Qual deve ser o remédio para combater o golpismo, considerando que a sra. é crítica da atuação do STF?
Na live que Bolsonaro fez em 30 de dezembro, ele tinha que ter deixado claro o que pensava. Ele seria um remédio se tivesse dito que era para as pessoas saírem dos quartéis. Outro remédio é o que estou tentando fazer. Tive três meses para pensar. Na volta das minhas redes, só fiz um vídeo sobre um assunto específico. Sei que a gente influencia as pessoas. Depois do dia 8, estou sendo bem mais cuidadosa para não ter mais pessoas se enganando. A gente está em outro patamar, agora não é hora de bater no STF, não é hora de fazer manifestação.
A sra. conhece bem Bolsonaro. Na live, ele já sabia que o jogo tinha acabado ou ele achava que haveria novos capítulos?
Não, ele achava que tinha acabado. Vendo a live, cheguei a passar mal, porque tive certeza naquele momento de que não ia acontecer mais nada. Para mim ficou claro, mas para várias pessoas que continuaram nos quartéis não.
Eleitores da direita reclamam que Bolsonaro fugiu ao ir para os EUA. Ele corre risco se vier para cá ou tinha que estar aqui para liderar a oposição?
Não acho que seja fugir. Passar um tempo fora para pensar no que vai fazer é legítimo. Mas concordo que ele deveria estar aqui para liderar a oposição. A gente teria mais condições, capacidade e força.
Ele corre o risco de ser preso aqui?
Eu acho.
Deveria estar aqui mesmo assim?
Ele deve ter mais informações do que a gente, por isso está lá. Temos que ser compreensivos com ele.
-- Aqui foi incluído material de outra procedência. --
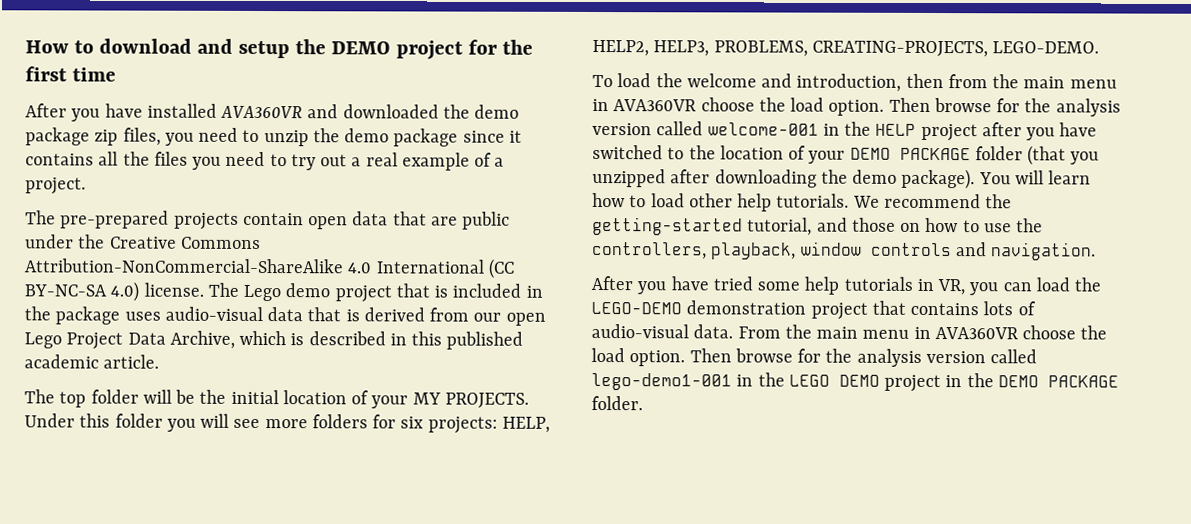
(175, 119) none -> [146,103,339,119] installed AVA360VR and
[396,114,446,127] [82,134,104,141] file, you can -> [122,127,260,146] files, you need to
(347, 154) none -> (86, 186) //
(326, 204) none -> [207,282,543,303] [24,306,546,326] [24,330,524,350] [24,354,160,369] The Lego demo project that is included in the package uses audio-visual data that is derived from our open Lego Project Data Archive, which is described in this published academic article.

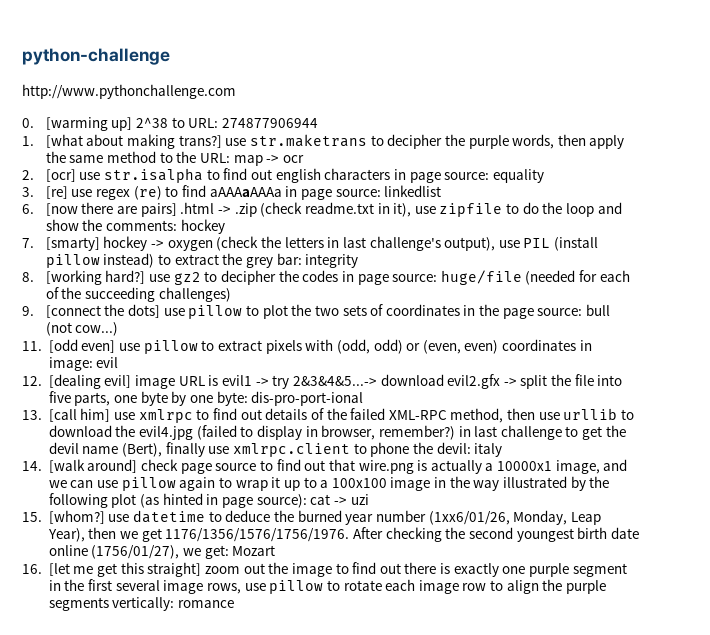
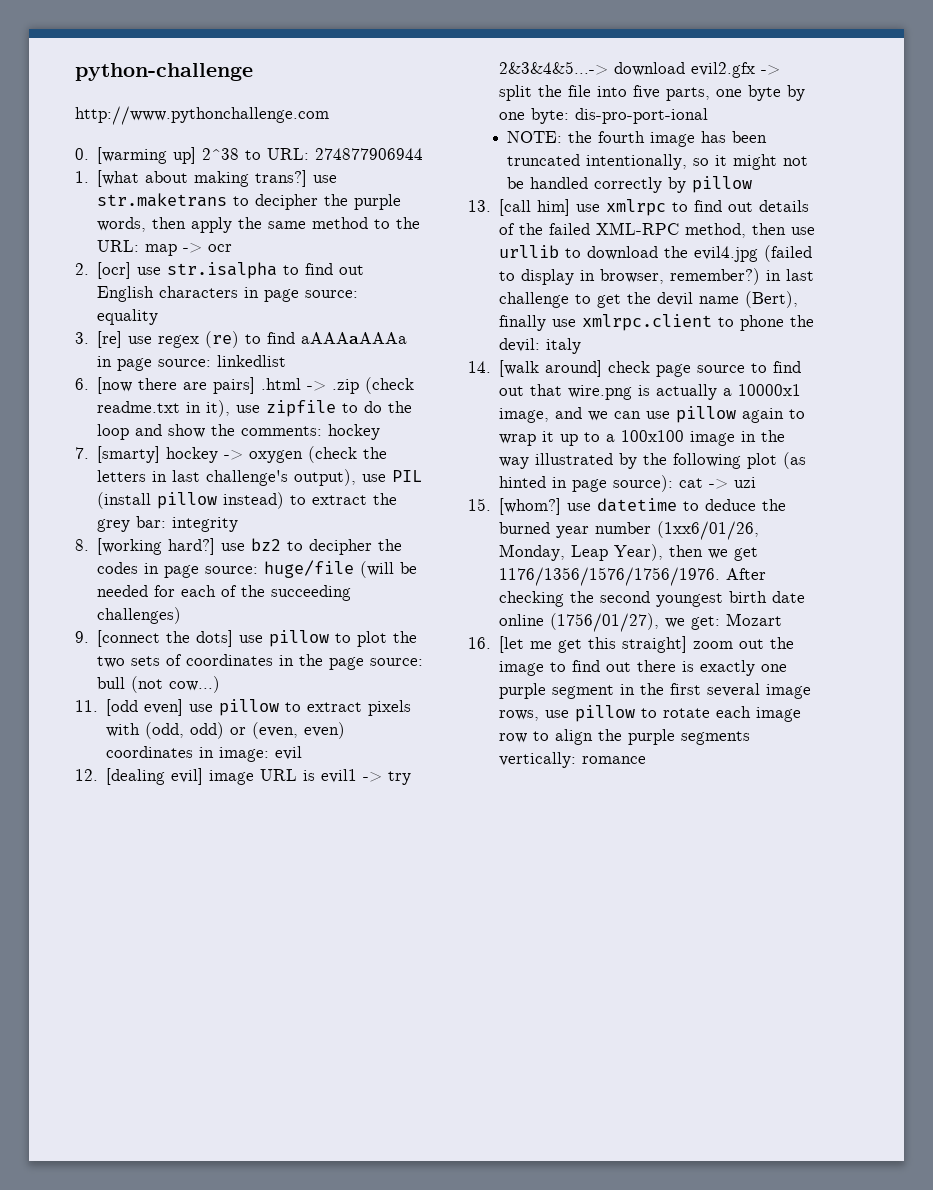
[275,168,321,183] english -> [97,286,155,302] English
[173,272,201,285] gz2 -> [251,538,282,551] bz2
[525,270,576,285] (needed -> [360,561,418,578] [97,585,149,597] (will be needed
(364, 398) none -> [507,131,768,147] [507,154,809,170] [507,176,753,193] // NOTE: the fourth image has been truncated intentionally, so it might not be handled correctly by pillow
Espera que ele seja o candidato da direita em 2026 ou ele pode estar inelegível e deve haver uma alternativa, como a Michelle? Ele pode ser candidato, mas a gente tem que preparar uma nova alternativa. A direita tem que ter quatro, cinco alternativas. Tem que ter Bolsonaro, Michelle, os filhos do Bolsonaro, Tarcísio e outros.
Pensa em concorrer à Prefeitura de São Paulo em 2024?
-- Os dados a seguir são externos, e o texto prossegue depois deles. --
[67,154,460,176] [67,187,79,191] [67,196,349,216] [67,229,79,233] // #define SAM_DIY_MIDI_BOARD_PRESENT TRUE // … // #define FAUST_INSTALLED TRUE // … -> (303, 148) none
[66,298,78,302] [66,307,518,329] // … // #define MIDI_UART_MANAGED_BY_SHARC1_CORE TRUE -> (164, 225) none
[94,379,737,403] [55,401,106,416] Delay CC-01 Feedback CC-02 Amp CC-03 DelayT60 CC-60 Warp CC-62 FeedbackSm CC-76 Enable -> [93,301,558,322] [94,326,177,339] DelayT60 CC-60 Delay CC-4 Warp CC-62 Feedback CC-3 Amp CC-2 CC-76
Não, minhas pautas são nacionais.
O episódio da arma se tornou um exemplo de como o bolsonarismo é radical. Foi nesse sentido o erro político?
Atingi uma pessoa que eu jamais queria atingir, que é o ex-presidente. Não sei se isso fez diferença na votação dele ou não. Eu tinha sido ameaçada a noite inteirinha e fui muito insultada, fui cuspida, empurraram meu filho e depois me empurraram por trás de um jeito que não dá pra ver nas câmeras. Eram oito pessoas, que ficaram me esperando sair. O [André] Janones, quando assiste ao vídeo, diz: a gente conseguiu mexer com o psicológico dela. Ou as pessoas ali eram ligadas a ele ou às pessoas que me ameaçaram. Fui dormir 4h30 e tinha conseguido limpar o celular, mas no dia seguinte já tinham 4.000 mensagens no WhatsApp e mais de 1.200 ligações. Eu tive mais de 40 mil mensagens me ameaçando, várias com pornografia. Está tudo denunciado. Eu estava sob ataque e sob alerta, de pessoas que disseram que eu ia levar um tiro na cabeça. Quando eles se aproximam, eu falei vão me matar. Escutei um tiro e não vi o policial que me acompanhava, pensei que tinham matado ele.
O STF decidiu manter seu porte suspenso.
Eu saquei a arma legalmente respaldada. Por que os ministros não se perguntam quem eram aquelas oito pessoas e por que fugiram? Minhas armas não deveriam ter sido apreendidas, eles suspenderam o porte, não a posse.
O hacker da Vaza Jato, Walter Delgatti, que a sra. levou a uma reunião com Bolsonaro em agosto, disse ao Brazilian Report que trabalhava para a sra. nas suas redes e que ele teria participado de um plano para grampear Moraes. O que sabe sobre isso?
Nada. Eu o contratei no primeiro turno para fazer uma ligação automática entre minhas redes e meu site. Ele começou a fazer, mas não terminou. O encontro com Bolsonaro era sobre a fragilidade das urnas. O que sinto no Walter é que ele fez tudo isso meio para se redimir da culpa que tinha pelo Lula estar concorrendo.